**** 本文抜粋
給食室にアスベストが使われていたことが発覚し、
家からお弁当を持ってこなければいけなくなった。

普段は母がお弁当を作ってくれているのだが、
ある日、体調を崩してしまい代わりに父がお弁当を作った。

父はナポリタンしか作れない。
お弁当の中身もナポリタンだった。

学校でお弁当の蓋をあけたときのことは今でも覚えている。

一緒にお弁当を食べている友人は、
何種類ものおかずが詰まったお弁当箱を持っている。
私のお弁当はナポリタンだけがびっしり入っている。

恥ずかしくて顔が真っ赤になった。
一緒にご飯食べている友達に見せたくなかった。

「間違えて妹のお弁当持ってきちゃった!変えてくる!」
教室をでて、ご飯の時間をトイレで過ごし、
放課後、家に帰ってすぐにキッチン横の生ゴミ入れにナポリタンを捨てた。



23時過ぎ、仕事を終えて帰宅した父に怒鳴る。
「お弁当にナポリタンだけって!恥ずかしいよ!捨てたからね!!」


その時の父の顔を私は一生忘れない。
********
**課題一覧**
A – 本文において、家から弁当を持参しなければならなくなった原因は何か。
B – 本文で言及される人物(語り手を含む)をすべて挙げよ。
本文の記述のみを根拠とすること。
**** 対象の記録
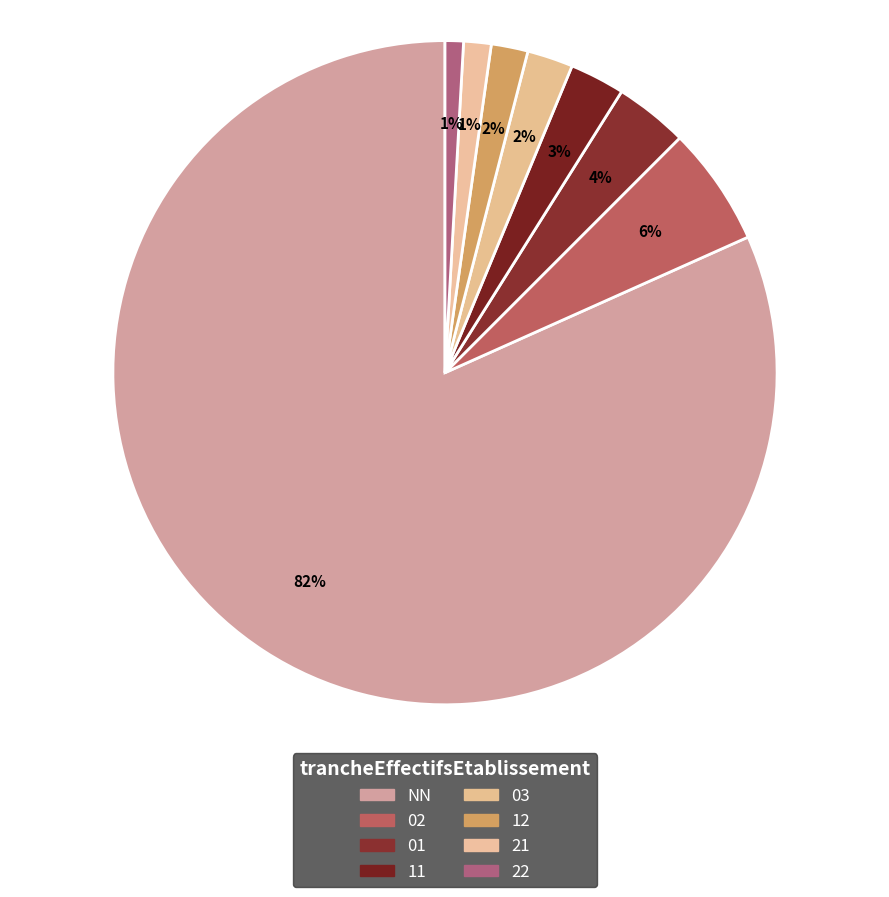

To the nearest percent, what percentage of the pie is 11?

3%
********
**** 対象の記録
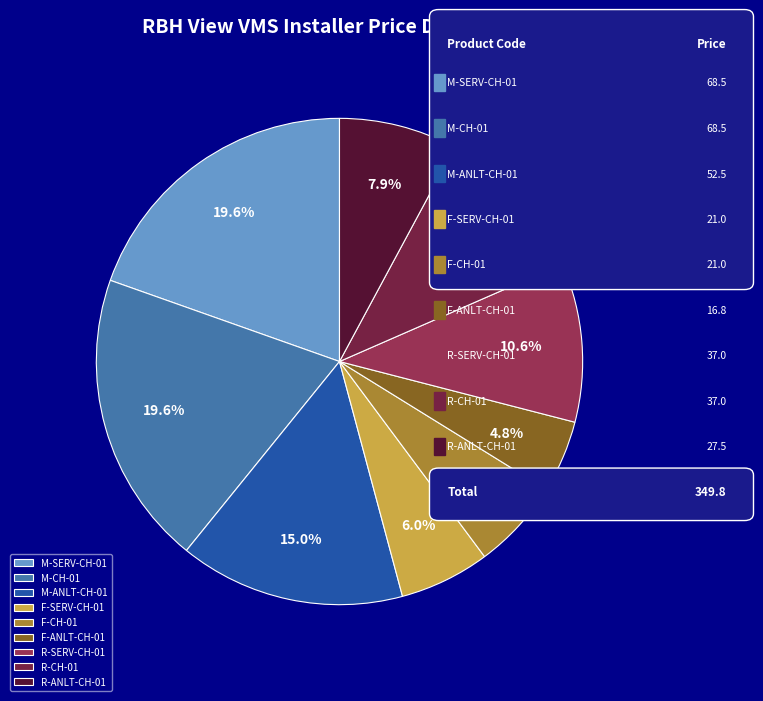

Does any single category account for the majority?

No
********
**解答記入欄**
A – 給食室にアスベストが使われていたことが発覚したため。

B – 私、母、父、友人(友達)、妹